▶ [Source]
--------------------

ANALYSE. Les entreprises artisanales du bâtiment et des travaux publics ont subi une baisse d'activité en 2022, dans la foulée d'une succession de crises qui les avaient déjà déstabilisées. Cette situation pèse sur leur moral mais est contrebalancée par la persévérance et l'épanouissement dont font preuve les professionnels.

La santé des artisans du BTP reste positive mais toujours marquée par les épreuves de ces trois dernières années. L'exercice 2022 s'est encore traduit par une baisse d'activité, des prévisions en berne et un contexte socio-économique qui ont pesé sur le moral des entrepreneurs.

--------------------

▶ [Données fournies]

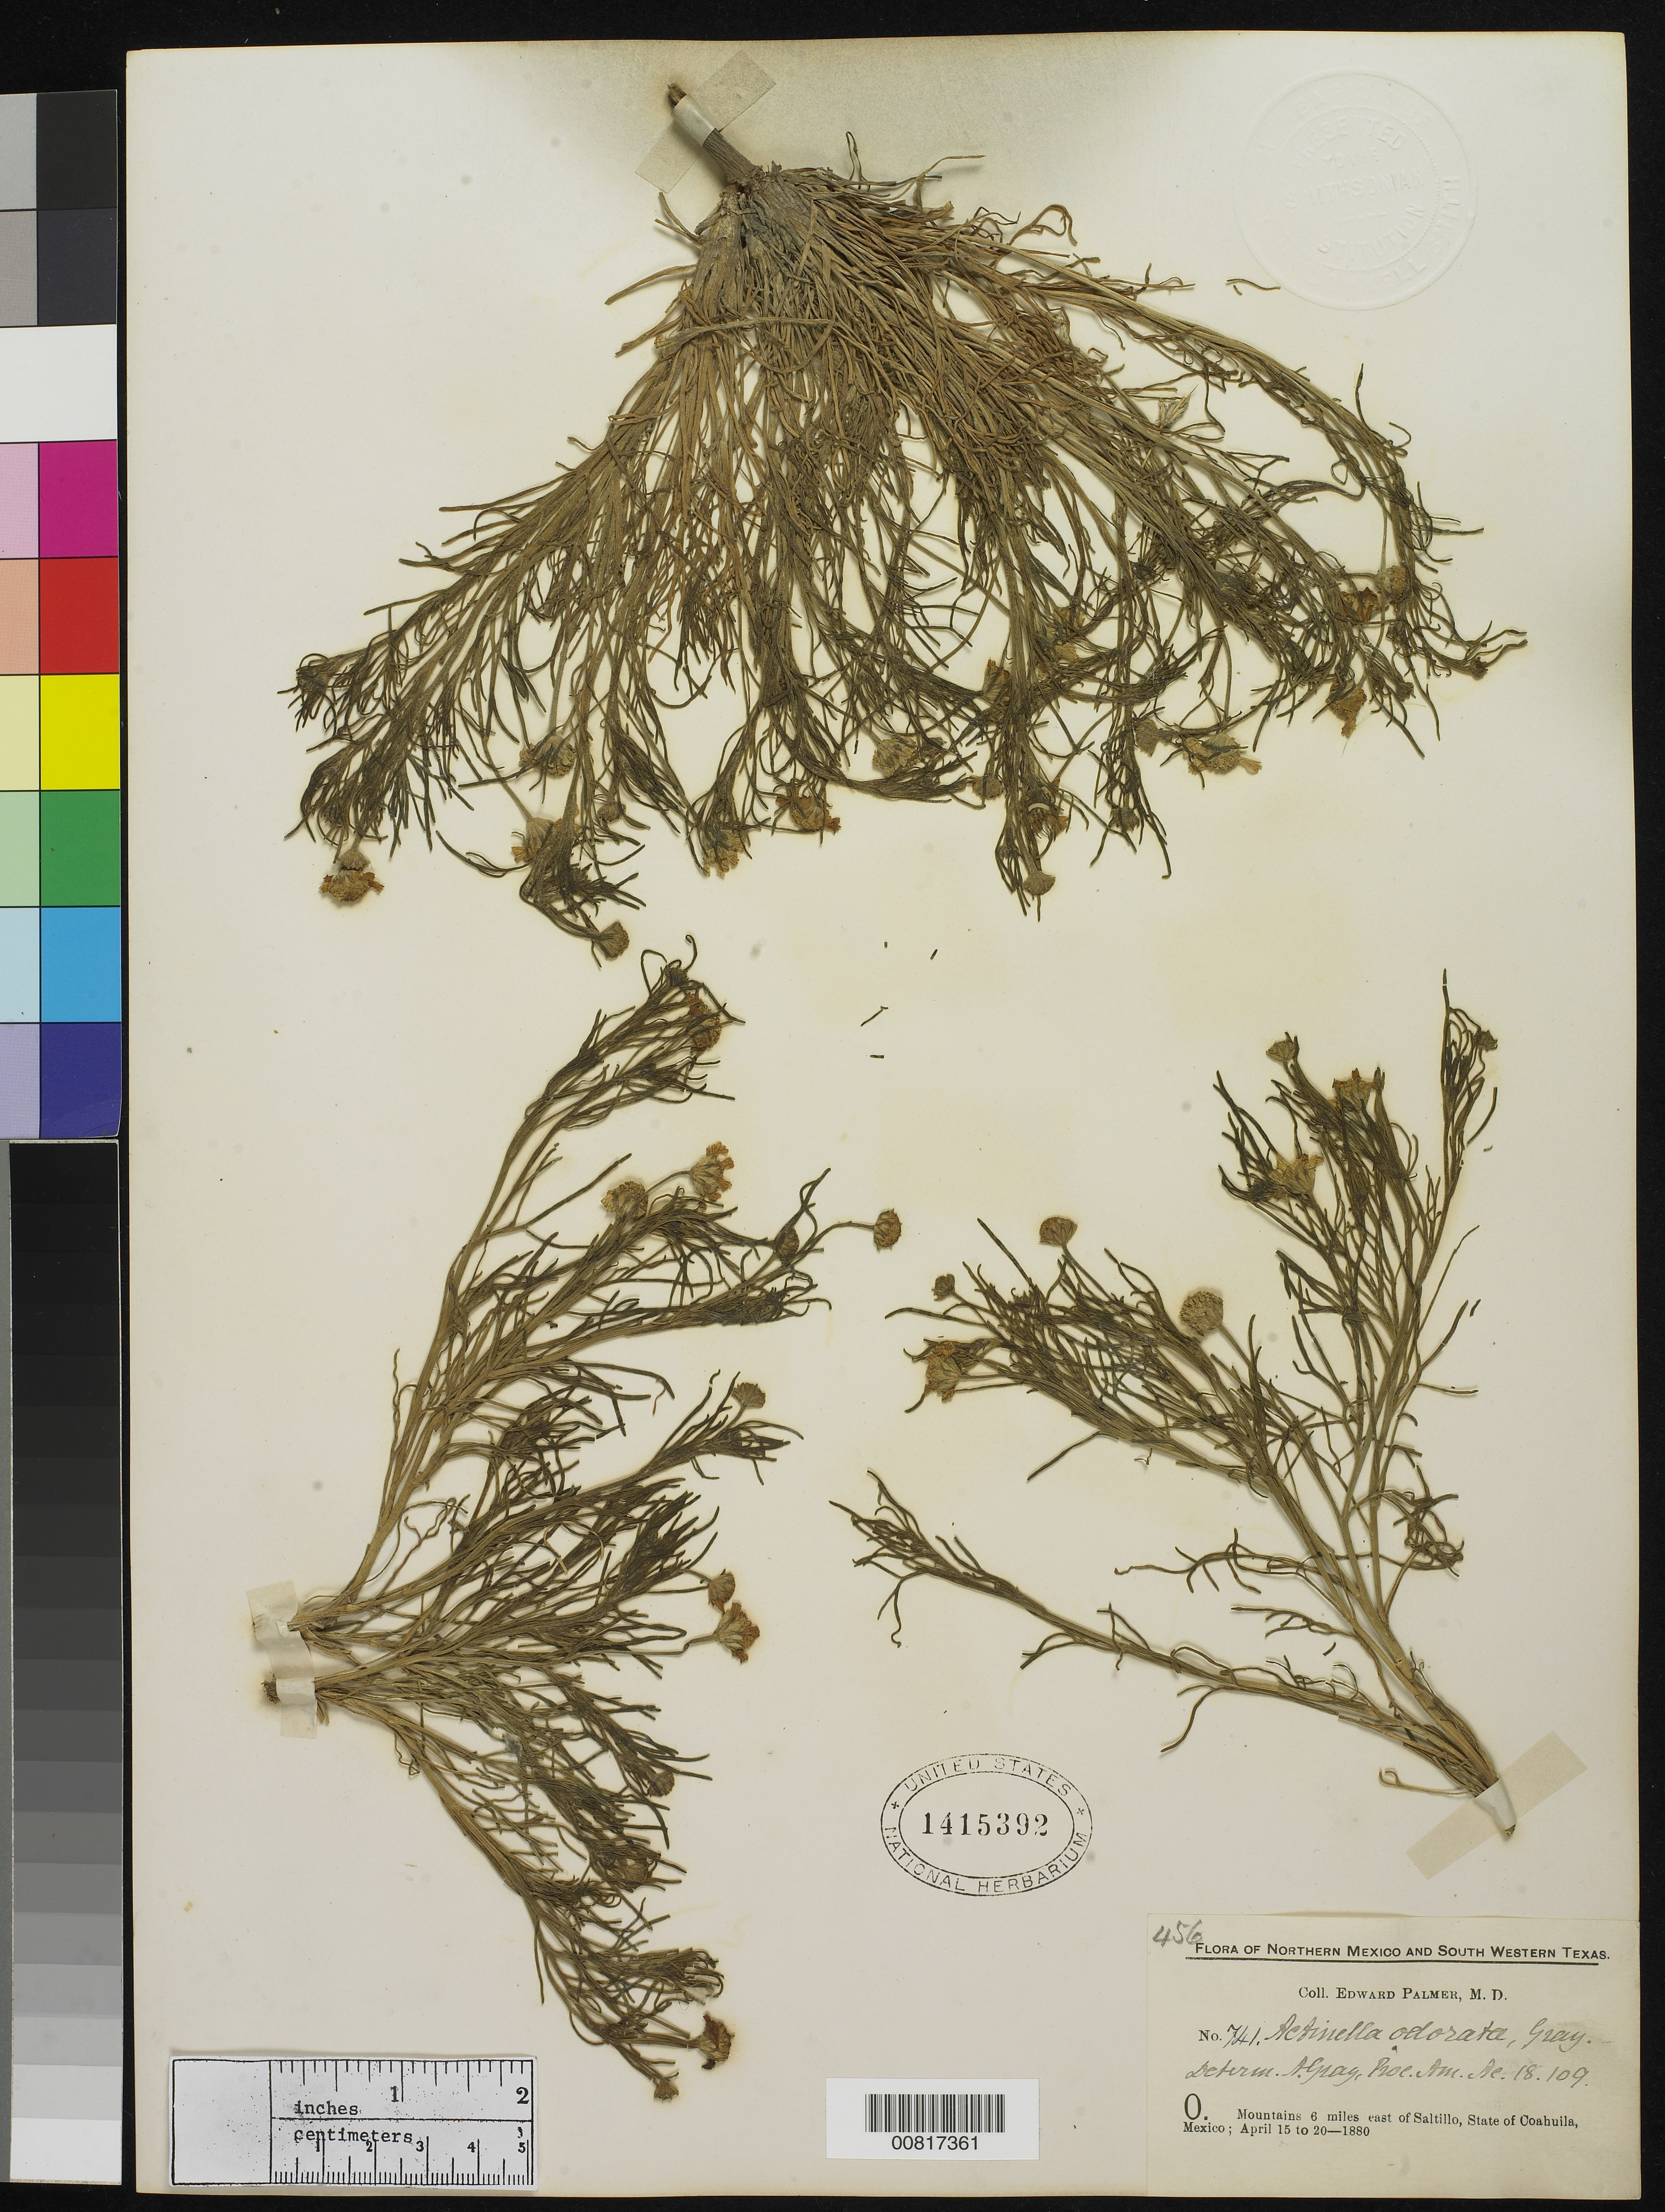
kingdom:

--------------------

▶ [Consigne] Mettez à jour le passage du texte sur les artisans du BTP qui part de « La santé des » et s'achève sur « moral des entrepreneurs. », en y remplaçant « épreuves » par « difficultés ». Donnez ce passage en entier.

▶ [Solution]
La santé des artisans du BTP reste positive mais toujours marquée par les difficultés de ces trois dernières années. L'exercice 2022 s'est encore traduit par une baisse d'activité, des prévisions en berne et un contexte socio-économique qui ont pesé sur le moral des entrepreneurs.